Il la battait ; elle le quitte !
Voilà, tout est dit. Pas besoin de s'étendre sur le sujet. Merci et
à la semaine prochaine.
Non, mais avouez que pour une fois tout
commentaire semble superflu. Il y a quelques semaines (c'était en
mai) on envisageait toutes les difficultés d'aboutir au mariage. La
lune de miel a été courte. On est fin août et c'est déjà la
saison des regrets.
En plus cette chanson est totalement
dépourvue d'originalité. Elle est quasi universelle, présente
dans le folklore de toutes les régions.
Bon, puisque vous insistez, intéressons
nous à certains détails. Pour commencer, la maille (1)

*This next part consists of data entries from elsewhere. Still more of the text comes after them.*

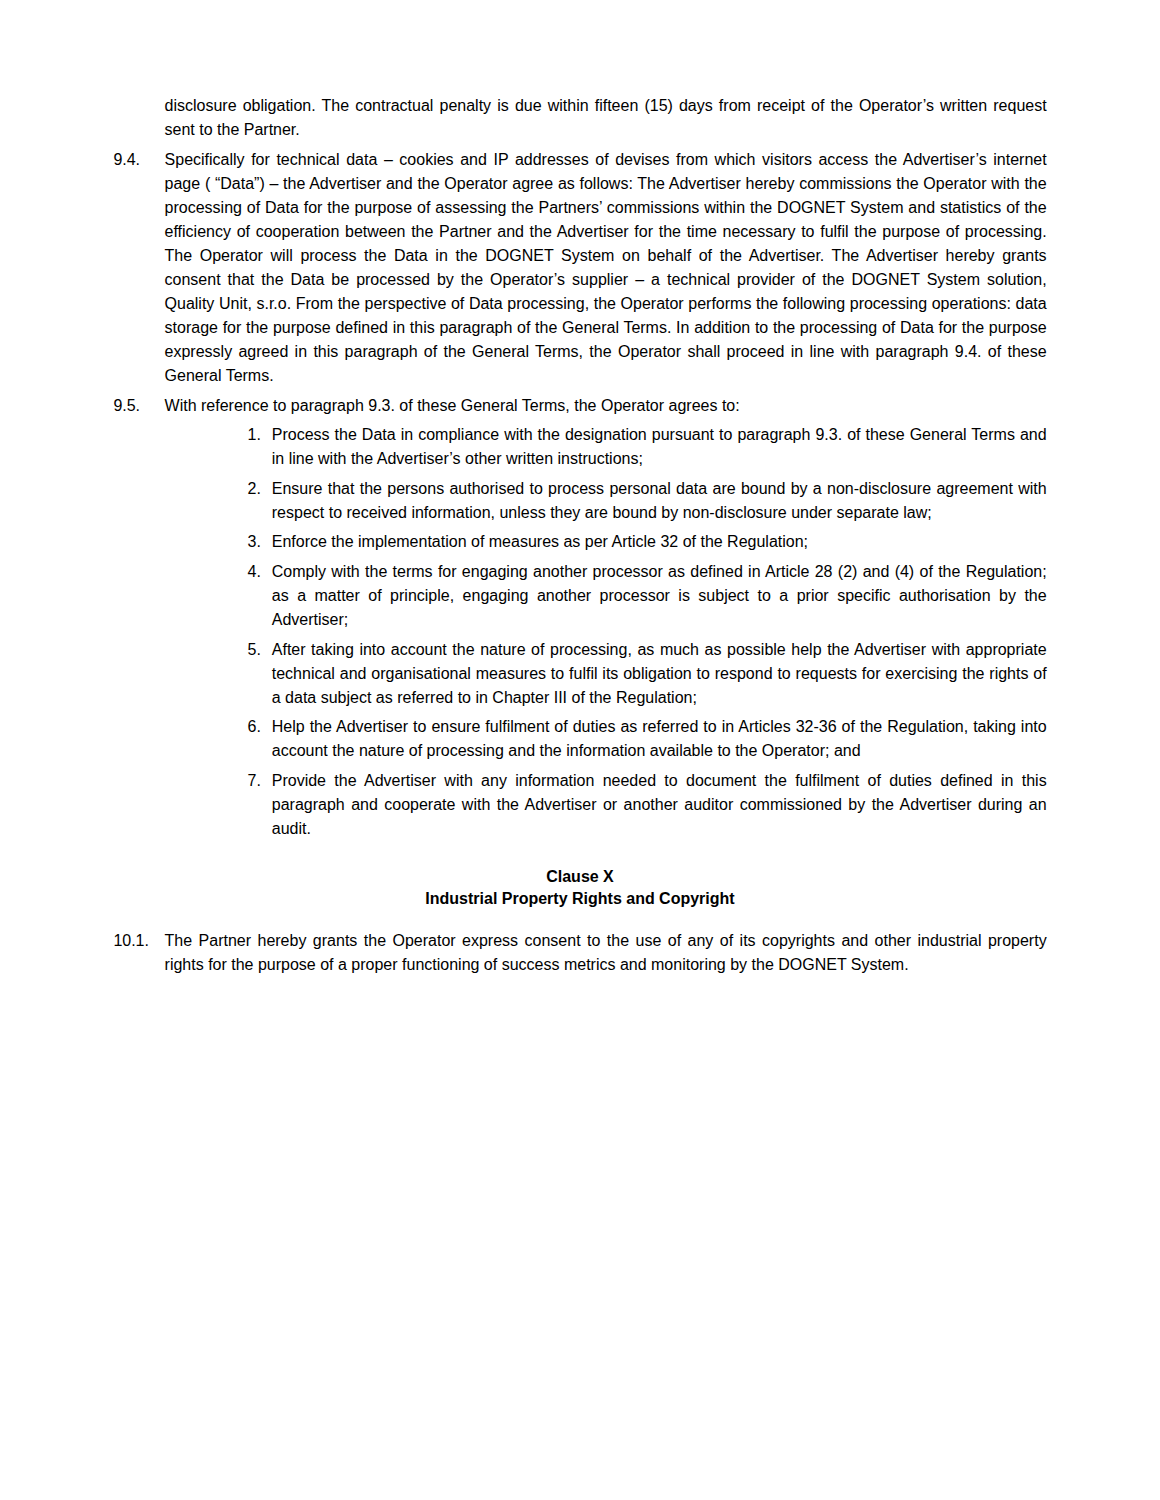disclosure obligation. The contractual penalty is due within fifteen (15) days from receipt of the Operator’s written request sent to the Partner.
9.4. Specifically for technical data – cookies and IP addresses of devises from which visitors access the Advertiser’s internet page ( “Data”) – the Advertiser and the Operator agree as follows: The Advertiser hereby commissions the Operator with the processing of Data for the purpose of assessing the Partners’ commissions within the DOGNET System and statistics of the efficiency of cooperation between the Partner and the Advertiser for the time necessary to fulfil the purpose of processing. The Operator will process the Data in the DOGNET System on behalf of the Advertiser. The Advertiser hereby grants consent that the Data be processed by the Operator’s supplier – a technical provider of the DOGNET System solution, Quality Unit, s.r.o. From the perspective of Data processing, the Operator performs the following processing operations: data storage for the purpose defined in this paragraph of the General Terms. In addition to the processing of Data for the purpose expressly agreed in this paragraph of the General Terms, the Operator shall proceed in line with paragraph 9.4. of these General Terms.
9.5. With reference to paragraph 9.3. of these General Terms, the Operator agrees to:
Process the Data in compliance with the designation pursuant to paragraph 9.3. of these General Terms and in line with the Advertiser’s other written instructions;
Ensure that the persons authorised to process personal data are bound by a non-disclosure agreement with respect to received information, unless they are bound by non-disclosure under separate law;
Enforce the implementation of measures as per Article 32 of the Regulation;
Comply with the terms for engaging another processor as defined in Article 28 (2) and (4) of the Regulation; as a matter of principle, engaging another processor is subject to a prior specific authorisation by the Advertiser;
After taking into account the nature of processing, as much as possible help the Advertiser with appropriate technical and organisational measures to fulfil its obligation to respond to requests for exercising the rights of a data subject as referred to in Chapter III of the Regulation;
Help the Advertiser to ensure fulfilment of duties as referred to in Articles 32-36 of the Regulation, taking into account the nature of processing and the information available to the Operator; and
Provide the Advertiser with any information needed to document the fulfilment of duties defined in this paragraph and cooperate with the Advertiser or another auditor commissioned by the Advertiser during an audit.
Clause XIndustrial Property Rights and Copyright
10.1. The Partner hereby grants the Operator express consent to the use of any of its copyrights and other industrial property rights for the purpose of a proper functioning of success metrics and monitoring by the DOGNET System.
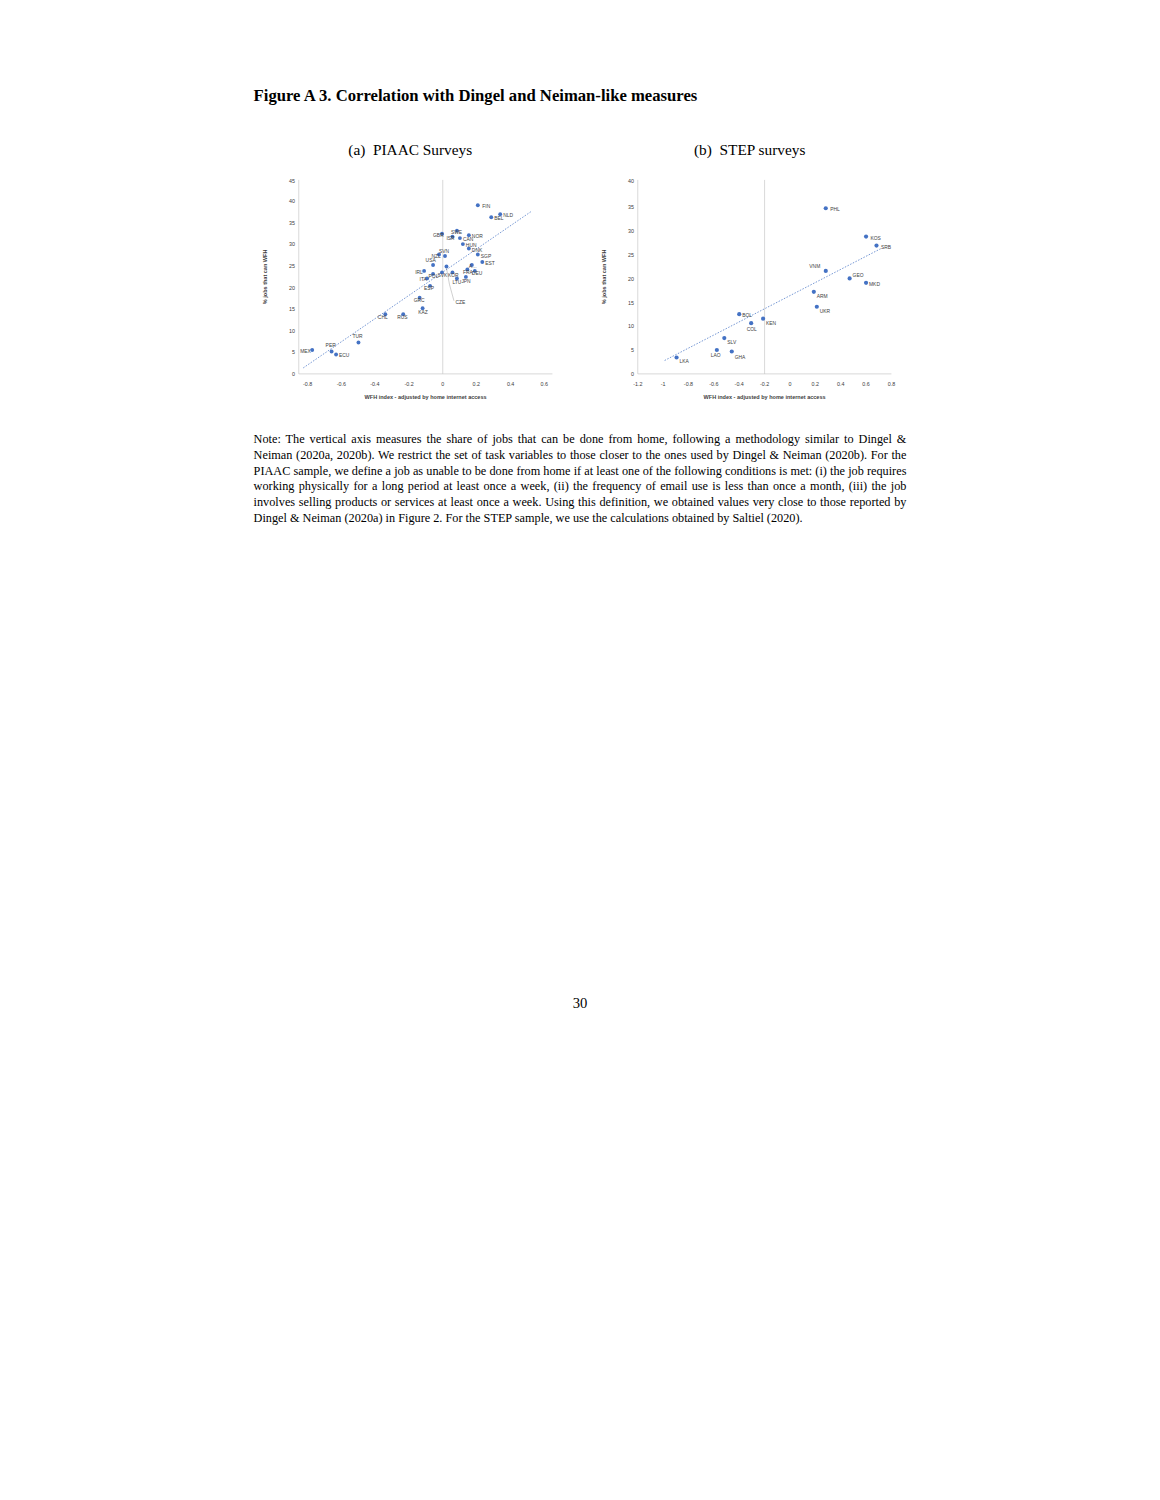Figure A 3. Correlation with Dingel and Neiman-like measures
(a) PIAAC Surveys
0 5 10 15 20 25 30 35 40 45 -0.8 -0.6 -0.4 -0.2 0 0.2 0.4 0.6 WFH index - adjusted by home internet access % jobs that can WFH MEX PER ECU TUR CHL RUS KAZ GRC ESP ITA IRL POL USA SVK KOR LTU JPN FRA DEU A… EST SGP CZE SVN NZL DNK HUN CAN NOR ISR SWE GBR BEL NLD FIN
(b) STEP surveys
0 5 10 15 20 25 30 35 40 -1.2 -1 -0.8 -0.6 -0.4 -0.2 0 0.2 0.4 0.6 0.8 WFH index - adjusted by home internet access % jobs that can WFH LKA LAO GHA SLV BOL COL KEN UKR ARM VNM GEO MKD KOS SRB PHL
Note: The vertical axis measures the share of jobs that can be done from home, following a methodology similar to Dingel & Neiman (2020a, 2020b). We restrict the set of task variables to those closer to the ones used by Dingel & Neiman (2020b). For the PIAAC sample, we define a job as unable to be done from home if at least one of the following conditions is met: (i) the job requires working physically for a long period at least once a week, (ii) the frequency of email use is less than once a month, (iii) the job involves selling products or services at least once a week. Using this definition, we obtained values very close to those reported by Dingel & Neiman (2020a) in Figure 2. For the STEP sample, we use the calculations obtained by Saltiel (2020).
30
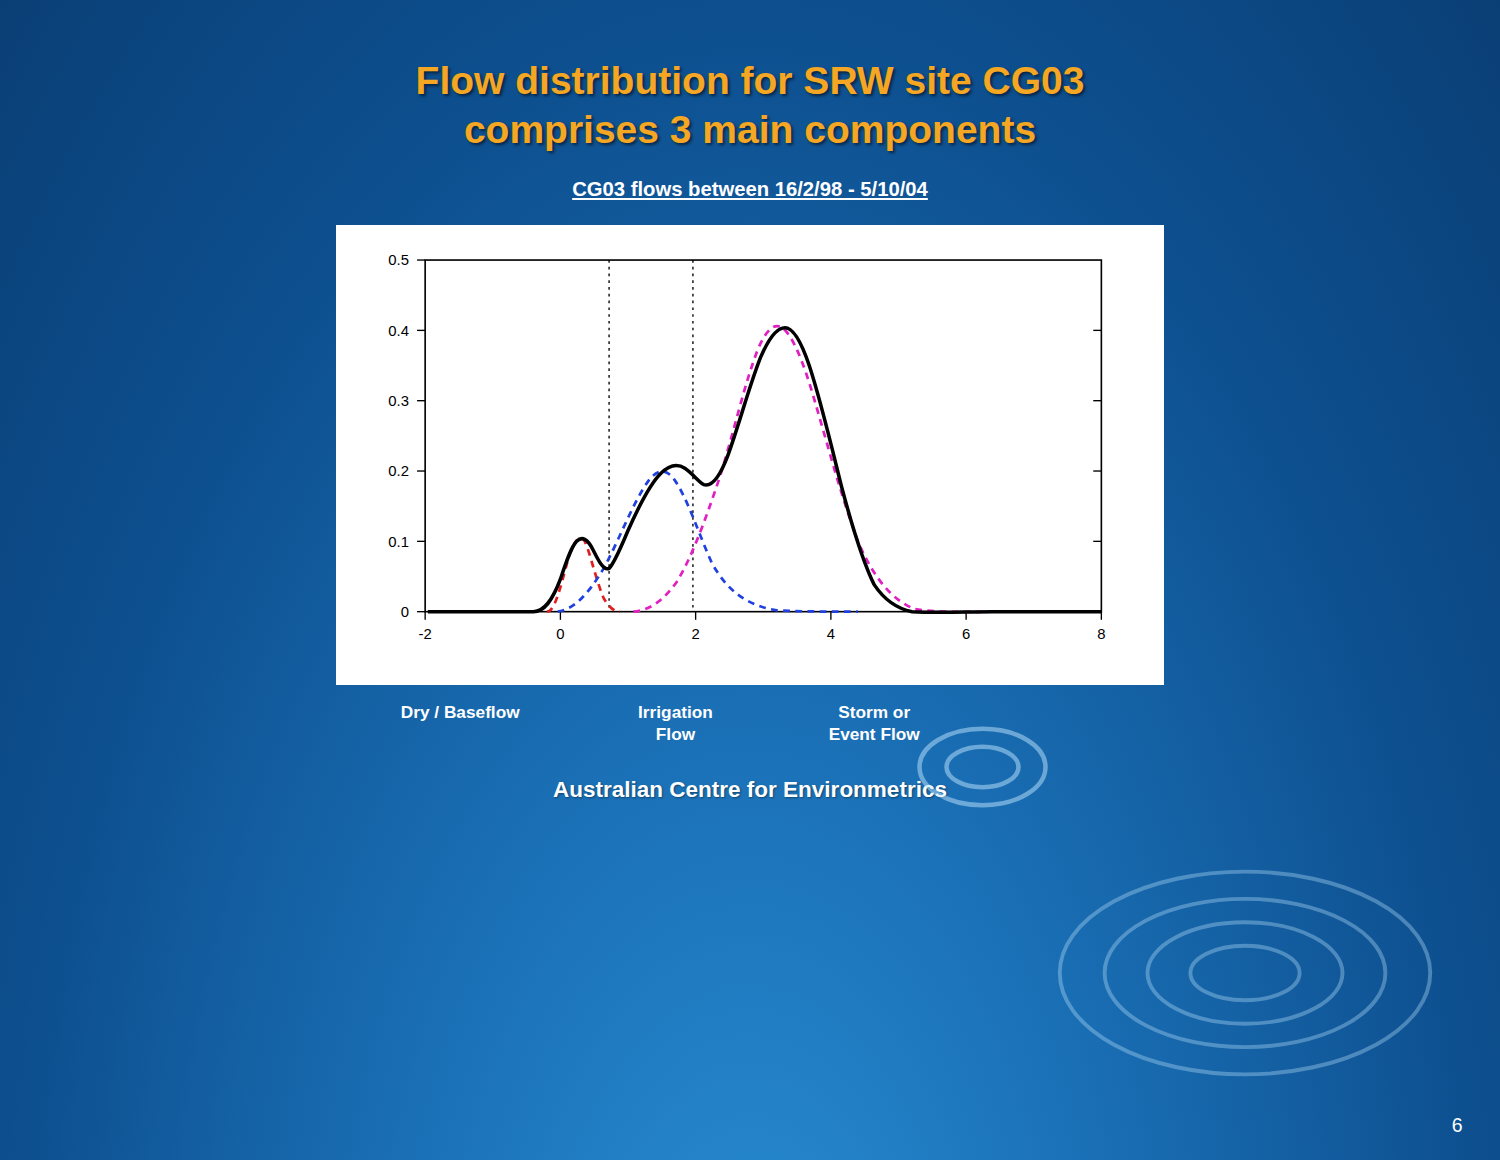Flow distribution for SRW site CG03
comprises 3 main components
CG03 flows between 16/2/98 - 5/10/04
0 0.1 0.2 0.3 0.4 0.5 -2 0 2 4 6 8
Dry / Baseflow
Irrigation
Flow
Storm or
Event Flow
Australian Centre for Environmetrics
6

écouter la chanson et lire la suite
était une
petite monnaie du genre de ces pièces jaunes qu'on n'utilise guère
qu'à la boulangerie. Celles qu'une femme d'ancien président ramasse
pour ses bonnes œuvres. La maille valait la moitié d'un denier.
D'où l'expression avoir ni maille ni denier, synonyme d'être
fauché. On voit donc bien que cette chanson ne date pas d'hier et
que son thème a traversé les siècles sans prendre une ride. Le
texte noté par Ballard en 1724 est globalement le même, la jeune
fille déçue y va parler d'amour sur la fougère avec de jeunes
officiers.
Ici, la maumariée s'en va apprendre
aux filles à danser. Assez souvent c'est pour apprendre elle même
qu'elle quitte son vieux mari ; pour apprendre à danser avec de
jeunes gens. Bon nombre de versions de cette chanson contiennent
l'expression « ils m'apprendront, je leur apprendrai »...à
jouer aux cartes, aux dés et pour finir, au jeu des dames ou des
filles. Ce « jeu d'aimer » est l'aboutissement de la
révolte, exprimé ouvertement ou en simple filigrane. Et si parfois
elle se retrouve avec des moines, des abbés, des curés c'est pour
des raisons alimentaires : ils ont du lard dans leur charnier
(2).
Notez la petite particularité de la
version collectée par Soreau : le vers final est tout près de
nous entraîner dans la chanson du cordonnier qui répare les
souliers des filles qui ont trop dansé. Louisette Radioyes en a
collecté une version plus complète à Saint Congard (3) qui se
termine ainsi :
J'ai tant chanté, j'ai tant dansé
Que mes souliers en sont percés
C'est le profit du cordonnier
C'est le profit du mailletier (4)
C'est le profit de tout les métiers
Etonnant non ?
Notes
1 - Petite monnaie de cuivre qui n'est
plus en usage, mais qui valait la moitié d'un denier, et était de
la sorte synonyme d'obole (dictionnaire Littré)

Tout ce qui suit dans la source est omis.